Theranostics. Theranostics, a combination of therapeutic and diagnostic approaches, is one of the most exciting areas in molecular imaging. This refers to the idea of targeted molecular imaging using radionuclide-labeled molecules not only for imaging but also for therapy delivery. Radionuclides with optimal decay characteristics can serve as delivery system for targeted radiation therapy. Radiation has proven to be a very useful treatment option for different cancers, but it is limited in that its source is external and the treatment affects all the tissue in the radiation field. With theranostics, the source of radiation is internalized targeting specific malignant cells throughout the body including micro-metastatic disease. Locally delivered radiation damages the DNA triggering apoptosis in the targeted cells. Pre-treatment scans and therapy can use the same carrier; however, a different radionuclide attached to the carrier can be used for the imaging and therapy. Certain theranostic radiopharmaceutical pairs are already in clinical use; for example, 68Ga-DOTATATE/177Lu-DOTATATE represents the theranostic pair of labeled somatostatin analogs for neuroendocrine cancers where the 68Ga-DOTATATE is used for imaging and the 177Lu-DOTATATE for therapy if the tumors are positive on the 68Ga-DOTATATE imaging which confirms they have the somatostatin receptor-2 (SSTR-2).
Heat shock proteins, also known as stress proteins, investigated for oncologic applications, appear to play a role in pathogenesis of pulmonary fibrosis.
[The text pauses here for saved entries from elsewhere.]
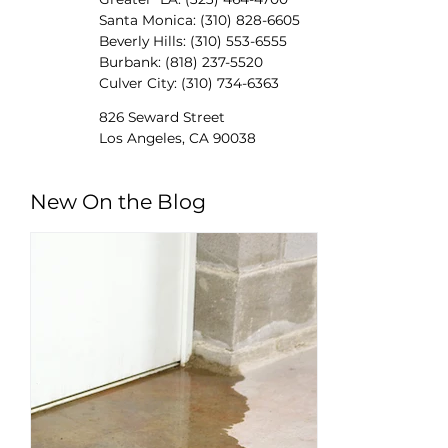
Santa Monica: (310) 828-6605
Beverly Hills: (310) 553-6555
Burbank: (818) 237-5520
Culver City: (310) 734-6363
826 Seward Street
Los Angeles, CA 90038
New On the Blog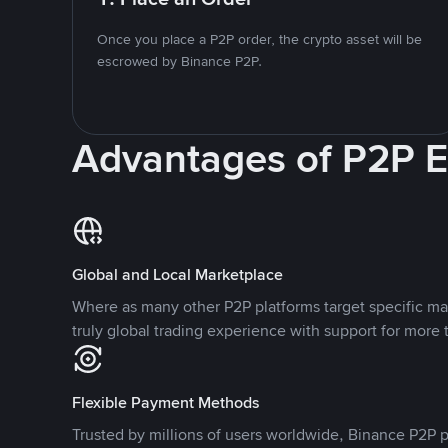
Once you place a P2P order, the crypto asset will be
escrowed by Binance P2P.
Advantages of P2P 
Global and Local Marketplace
Where as many other P2P platforms target specific ma
truly global trading experience with support for more 
Flexible Payment Methods
Trusted by millions of users worldwide, Binance P2P p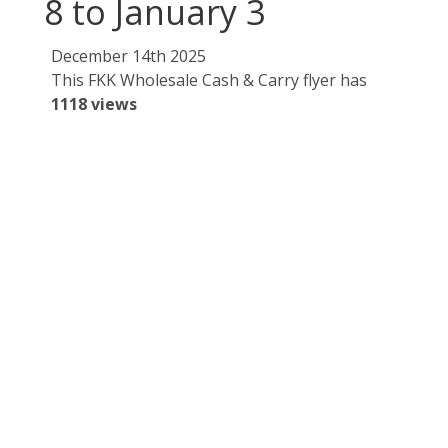
8 to January 3
December 14th 2025
This FKK Wholesale Cash & Carry flyer has
1118 views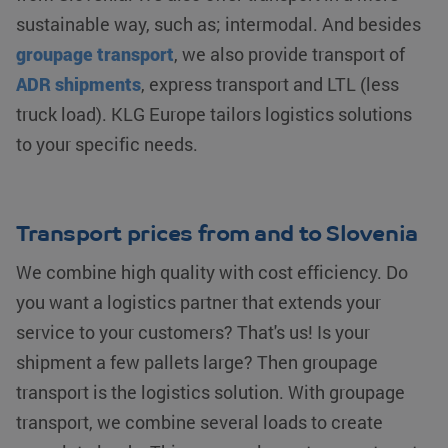
sustainable way, such as; intermodal. And besides
groupage transport
, we also provide transport of
ADR shipments
, express transport and LTL (less
truck load). KLG Europe tailors logistics solutions
to your specific needs.
Transport prices from and to Slovenia
We combine high quality with cost efficiency. Do
you want a logistics partner that extends your
service to your customers? That's us! Is your
shipment a few pallets large? Then groupage
transport is the logistics solution. With groupage
transport, we combine several loads to create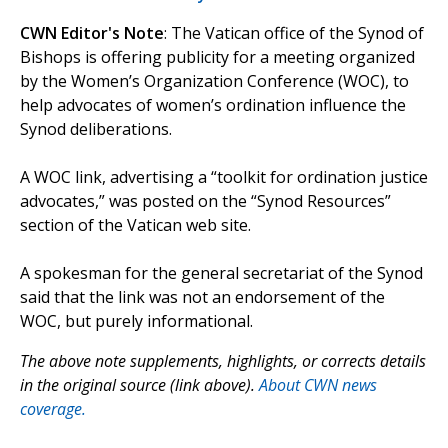
CWN Editor's Note
: The Vatican office of the Synod of
Bishops is offering publicity for a meeting organized
by the Women’s Organization Conference (WOC), to
help advocates of women’s ordination influence the
Synod deliberations.
A WOC link, advertising a “toolkit for ordination justice
advocates,” was posted on the “Synod Resources”
section of the Vatican web site.
A spokesman for the general secretariat of the Synod
said that the link was not an endorsement of the
WOC, but purely informational.
The above note supplements, highlights, or corrects details
in the original source (link above).
About CWN news
coverage.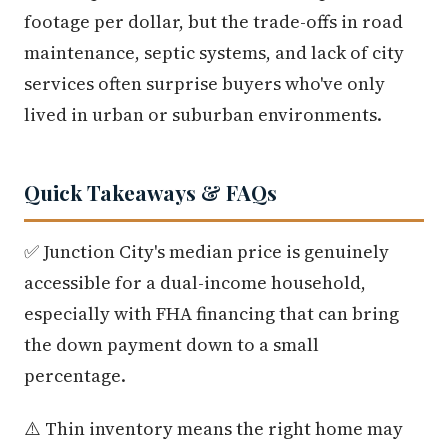
footage per dollar, but the trade-offs in road
maintenance, septic systems, and lack of city
services often surprise buyers who've only
lived in urban or suburban environments.
Quick Takeaways & FAQs
✅ Junction City's median price is genuinely
accessible for a dual-income household,
especially with FHA financing that can bring
the down payment down to a small
percentage.
⚠️ Thin inventory means the right home may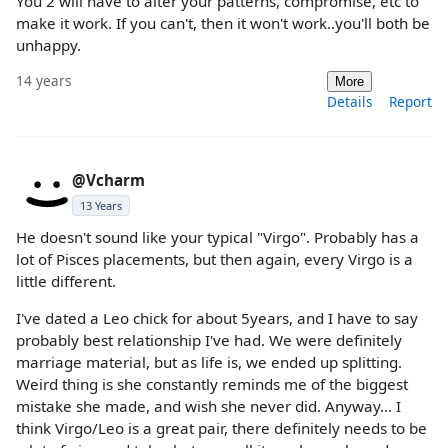
You 2 will have to alter your patterns, compromise, etc to
make it work. If you can't, then it won't work..you'll both be
unhappy.
14 years
More
Details
Report
@Vcharm
13 Years
He doesn't sound like your typical "Virgo". Probably has a
lot of Pisces placements, but then again, every Virgo is a
little different.
I've dated a Leo chick for about 5years, and I have to say
probably best relationship I've had. We were definitely
marriage material, but as life is, we ended up splitting.
Weird thing is she constantly reminds me of the biggest
mistake she made, and wish she never did. Anyway... I
think Virgo/Leo is a great pair, there definitely needs to be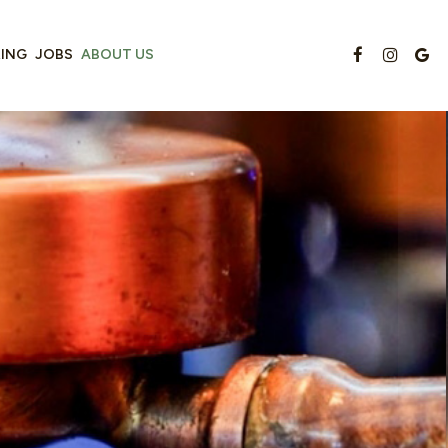
RING
JOBS
ABOUT US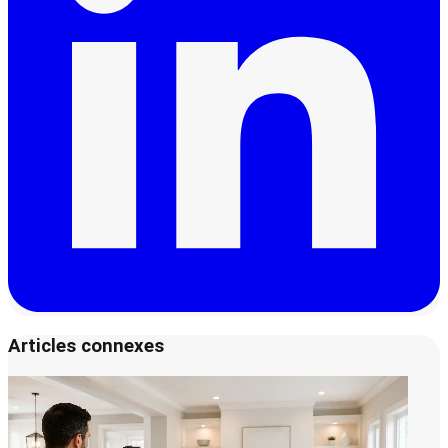
Articles connexes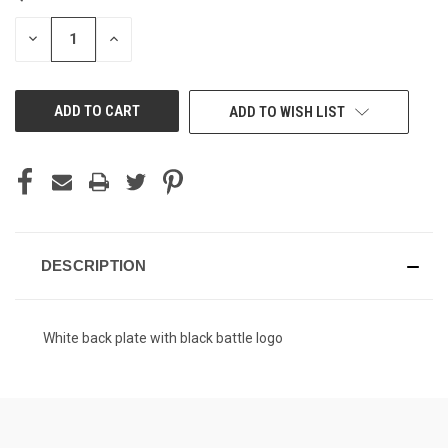
STOCK:
DECREASE
INCREASE
QUANTITY
QUANTITY
OF
OF
UNDEFINED
UNDEFINED
ADD TO WISH LIST
DESCRIPTION
White back plate with black battle logo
These are being investigated as potential biomarkers and therapeutic targets in idiopathic pulmonary fibrosis.
Molecular imaging is a rapidly developing field with extensive ongoing research and expanding indications. These newer imaging techniques have a substantial impact on the patient management and outcome. Nuclear medicine and molecular imaging significantly contribute to the development of targeted therapies and precision medicine leading to improved patient care. The concept of dual probe, a single molecule labeled with a radionuclide for single photon emission computed tomography (SPECT)/positron emission tomography (PET) and a light emitter for optical imaging), is gaining increasing acceptance, especially in minimally invasive radioguided surgery. The expansion of theranostics, using the same molecule for diagnosis (γ or positron emitter) and therapy (β minus or α emitter) is reshaping personalized medicine. Upcoming research and development efforts will lead to an even wider array of indications for nuclear medicine both in diagnosis and treatment.